The next thing we noticed was that this pattern was an inverse of the locations of food deserts and those additional poverty indicators, which are located in neighborhoods that surround downtown to the east and west, and radiate northeast and northwest. We added the food desert map layer to the cultural institutions map, and our theory was borne out. There was very little overlap between food deserts and neighborhoods with a cultural institution within easy walking distance. This suggests that the food desert neighborhoods may be “art deserts” as well.

So far we had only been looking at cultural institutions, which for the most part were comprised of established organizations or historic buildings – a pattern that is defined across decades and represents not just a significant initial investment, but the cumulative operating expenses that come with operating such enterprises. In order to gain greater insight into access to art, we would need to account for a much broader definition that was less contingent on philanthropies and trusts. To accomplish this, we processed and integrated a “public art” dataset from Open Baltimore. This is one of those datasets that raised even more questions: How does the city decide on the definition of public art? Who is collecting the data on the public art locations? Are the locations of new installations chosen strategically? Despite the uncertainty around this dataset’s metadata, once we added these points to our previous map using a 10 minute walking distance for reference it became clear that access to public art filled in many of the gaps in access to cultural institutions.

So why is this important? Researchers have drawn a connection between arts and neighborhood revitalization and economic prosperity, physical and psychological well-being, and social capital and community goals. According to the National Endowment for the Arts (NEA), access is the third largest barrier to participation in the arts, after time and cost. This exploration is not meant to show a causal relationship between proximity to cultural institutions and poverty, or imply that art is a panacea for social inequality. Simply put, the co-location of public art and disadvantaged neighborhoods may be beneficial, and public art should be considered a valuable public asset.
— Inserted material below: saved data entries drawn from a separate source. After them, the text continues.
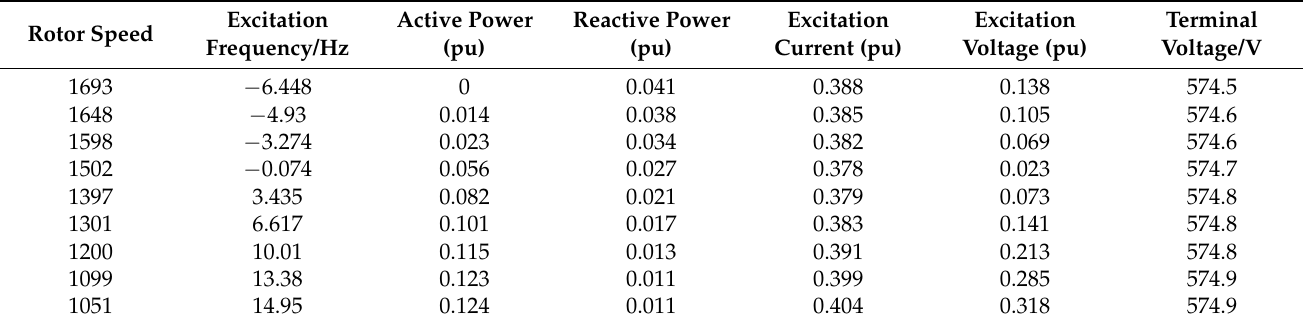
Table 2. The change in rotor speed at a given power at a wind speed of 7 m/s.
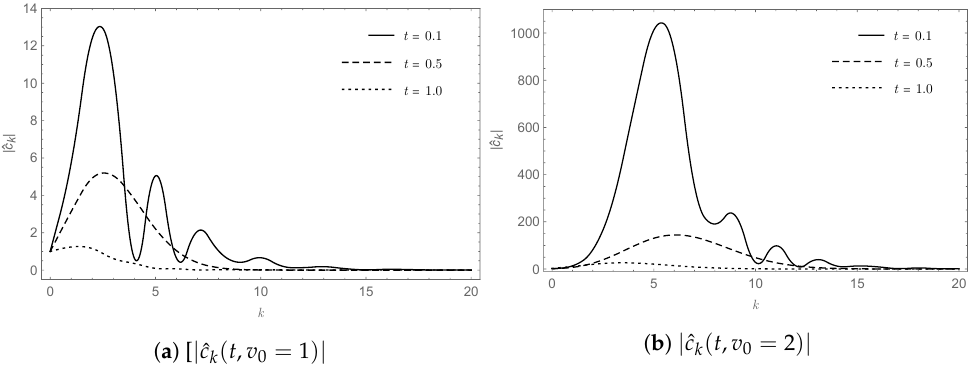
Figure 9. The sequences of | ˆ c k ( t , v 0 ) | ’s computed from (32) and (33) in Example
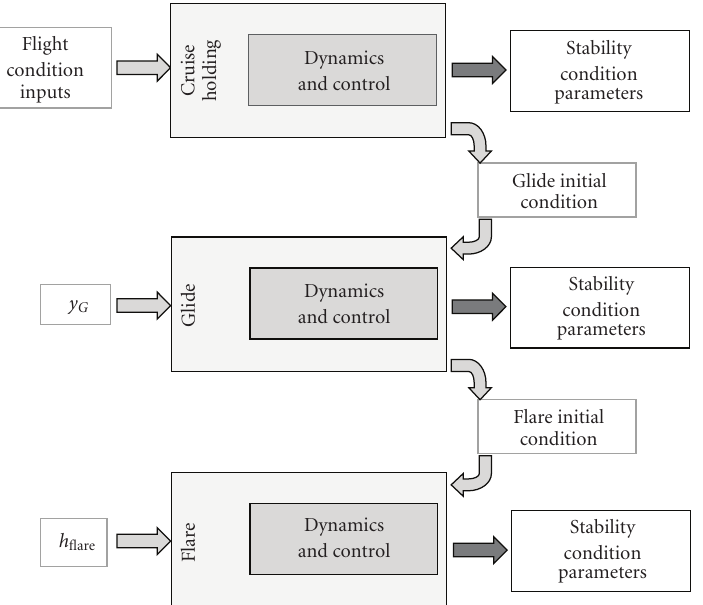
Figure 1: Data flow chart of the implemented flight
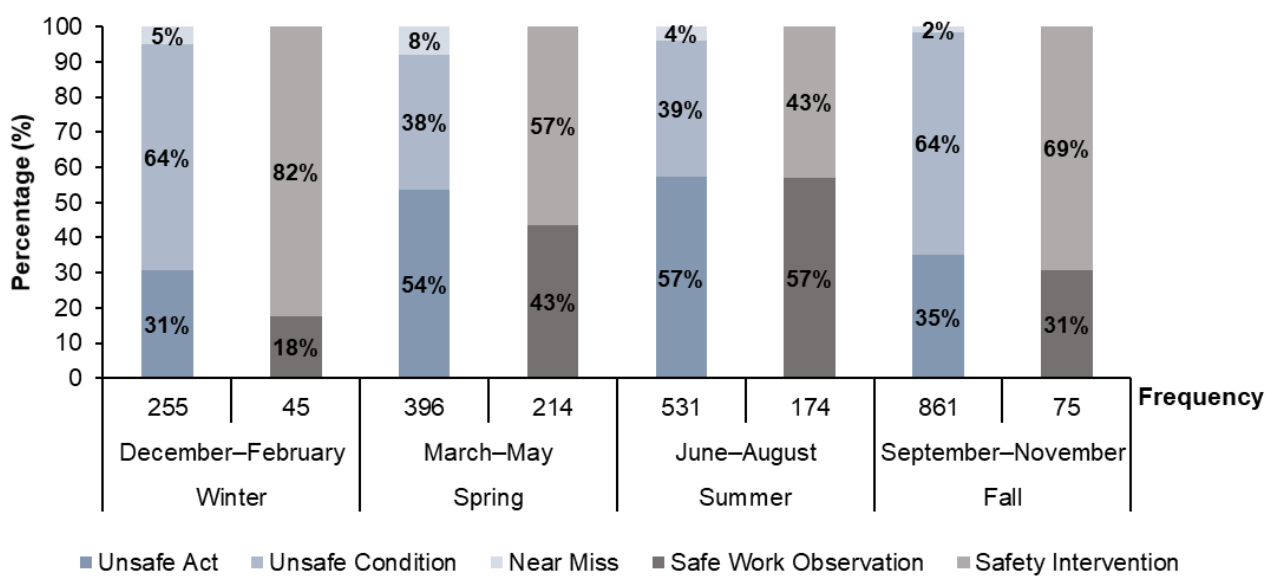
Figure 4. Statistics of safety leading indicators.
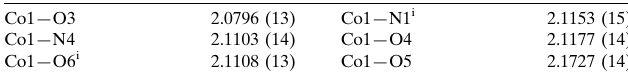
Selected geometric parameters (A˚ , (cid:3) ).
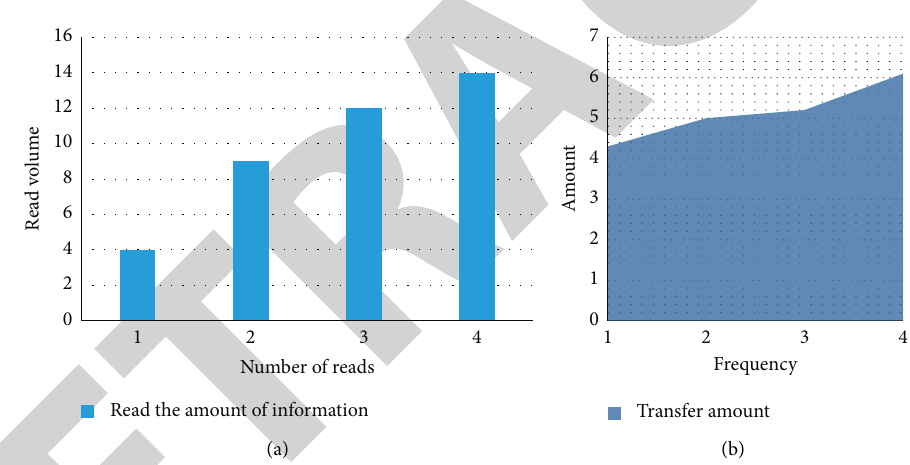
Figure 3: The relationship between the length of system A password and account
Exploring the definition and location of public art led us to wonder if there may be an opportunity for Baltimore to conduct a public art census, engaging members of the community in identifying what they define as art, to add to the Public Art dataset. There is precedent for this level of engagement in disadvantaged Baltimore communities. In 2014, the Howard Park Civic Association organized and worked with the City to bring a ShopRite grocery store to Forest Park, a neighborhood in West Baltimore segregated since 1960. The ShopRite is the largest grocery store in the city, and Forest Park is no longer a food desert, for the first time since 1999. This transformation signaled a “pendulum swing” to leaders in that community, but problems remained. This spring, volunteers who are part of a service learning project will survey the neighborhood, using tablets and cell phones to gather data on vacant and nuisance houses, and vacant lots to create an electronic map.

 

If you have comments on this topic or ideas on how to organize such a project, get in touch: govex@jhu.edu @gov_ex

 

Methodology

This analysis was produced by combining datasets on public art and cultural institutions with existing research on food deserts in Baltimore. Data on art was collated and cleaned from sources on the Baltimore City Open Data Portal through PostGIS, geocoded using the Google Maps API, and visualized using CartoDB. The food desert shapefile came from previous research done by the Johns Hopkins Center for a Livable Future in collaboration with the City of Baltimore. Buffers on the Arts dataset were created at 5, 10, and 20 minute walking intervals (0.25, 0.5, and 1 mile respectively) using CartoDB and PostGIS.

 

Data sources:

Baltimore Public Art Inventory

Baltimore Museums Inventory

Baltimore Food Desert Shapefile

 


Matt Pazoles and Katherine Klosek are Senior Implementation Advisors with the Center for Government Excellence.